Denn sonst gibt es auch nichts zu sagen. Er sitzt, er passt, er umschmeichelt meinen Schädel so perfekt, als hätte jemand heimlich einen Gipsabdruck genommen, damals im Kreiswehrersatzamt 1989.
„Das nehme ich dir jetzt ein kleines bisschen übel“, grummele ich die Fee an. „Weißt du eigentlich, dass wir gerade eine Zwanzig-Prozent-Rabattaktion haben?“, flötet sie siegessicher zurück.
Nun ja. Da ist er also. Doppelt so teuer wie einkalkuliert ist immerhin nicht dreimal so teuer. Außerdem, und letztlich kann man auch dieser Plattitüde diesem klugen Spruch nicht widersprechen: Außerdem hat man schließlich nur einen Kopf.
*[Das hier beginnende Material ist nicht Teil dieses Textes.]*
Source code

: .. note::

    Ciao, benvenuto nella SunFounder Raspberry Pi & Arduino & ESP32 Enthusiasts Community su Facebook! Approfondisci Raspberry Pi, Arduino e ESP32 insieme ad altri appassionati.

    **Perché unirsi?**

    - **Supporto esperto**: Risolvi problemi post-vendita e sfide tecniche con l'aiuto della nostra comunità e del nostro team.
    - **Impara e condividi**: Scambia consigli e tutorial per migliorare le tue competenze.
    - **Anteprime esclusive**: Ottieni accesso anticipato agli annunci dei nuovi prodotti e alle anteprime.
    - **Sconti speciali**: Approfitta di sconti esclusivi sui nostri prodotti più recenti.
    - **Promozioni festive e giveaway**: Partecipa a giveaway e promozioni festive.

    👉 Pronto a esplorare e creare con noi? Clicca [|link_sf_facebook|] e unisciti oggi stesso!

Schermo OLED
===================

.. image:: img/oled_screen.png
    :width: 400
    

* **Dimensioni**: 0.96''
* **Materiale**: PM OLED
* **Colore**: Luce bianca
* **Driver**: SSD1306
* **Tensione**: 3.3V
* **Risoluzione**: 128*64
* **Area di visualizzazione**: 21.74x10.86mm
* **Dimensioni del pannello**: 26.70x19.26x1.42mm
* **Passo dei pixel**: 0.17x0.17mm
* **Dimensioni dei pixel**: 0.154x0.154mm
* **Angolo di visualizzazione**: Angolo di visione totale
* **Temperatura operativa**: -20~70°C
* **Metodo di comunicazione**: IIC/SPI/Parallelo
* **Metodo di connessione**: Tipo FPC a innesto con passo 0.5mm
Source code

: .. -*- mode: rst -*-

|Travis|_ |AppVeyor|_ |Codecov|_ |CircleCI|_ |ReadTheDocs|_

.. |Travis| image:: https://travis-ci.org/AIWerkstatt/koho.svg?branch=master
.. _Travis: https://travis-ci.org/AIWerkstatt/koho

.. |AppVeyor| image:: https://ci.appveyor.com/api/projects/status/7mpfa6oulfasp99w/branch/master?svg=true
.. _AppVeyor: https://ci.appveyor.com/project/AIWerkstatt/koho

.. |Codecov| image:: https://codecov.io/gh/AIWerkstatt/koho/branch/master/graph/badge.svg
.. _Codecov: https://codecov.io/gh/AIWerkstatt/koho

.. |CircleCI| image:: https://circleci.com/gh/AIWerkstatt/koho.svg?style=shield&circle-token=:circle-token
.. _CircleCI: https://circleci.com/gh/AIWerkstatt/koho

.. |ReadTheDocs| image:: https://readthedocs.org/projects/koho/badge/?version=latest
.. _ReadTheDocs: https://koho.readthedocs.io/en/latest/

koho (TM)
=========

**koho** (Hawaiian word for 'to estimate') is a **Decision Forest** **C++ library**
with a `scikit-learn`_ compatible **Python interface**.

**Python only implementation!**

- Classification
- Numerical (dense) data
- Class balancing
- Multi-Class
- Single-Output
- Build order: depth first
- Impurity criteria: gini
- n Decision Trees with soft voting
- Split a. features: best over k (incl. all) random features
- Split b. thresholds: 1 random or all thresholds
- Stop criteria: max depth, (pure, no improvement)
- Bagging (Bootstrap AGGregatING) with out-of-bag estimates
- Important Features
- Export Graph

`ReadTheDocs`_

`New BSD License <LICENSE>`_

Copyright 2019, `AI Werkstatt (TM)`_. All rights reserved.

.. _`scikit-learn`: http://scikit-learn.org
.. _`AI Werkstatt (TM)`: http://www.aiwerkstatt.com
Nicht schlecht, ein C3 also. Nobel geht die Welt zugrunde *fg* Aber ernsthaft: ich kann es gut nachvollziehen.
Geplant war das nicht… aber es war wirklich der einzige, der passte. Und dann findet man plötzlich noch mehr Vernunftgründe: Crashsicherheit, Geräuscharmut, Tragekomfort, das beschlagfreie Visier…
Und während der Fahrt ist das Ding echt ein Hammer. Klare Note eins. Da zieht nichts, da drückt nichts, da beschlägt nichts.
hihi. sehr fein. karte zieht durch, zwei monatssaläre wech. abfahn!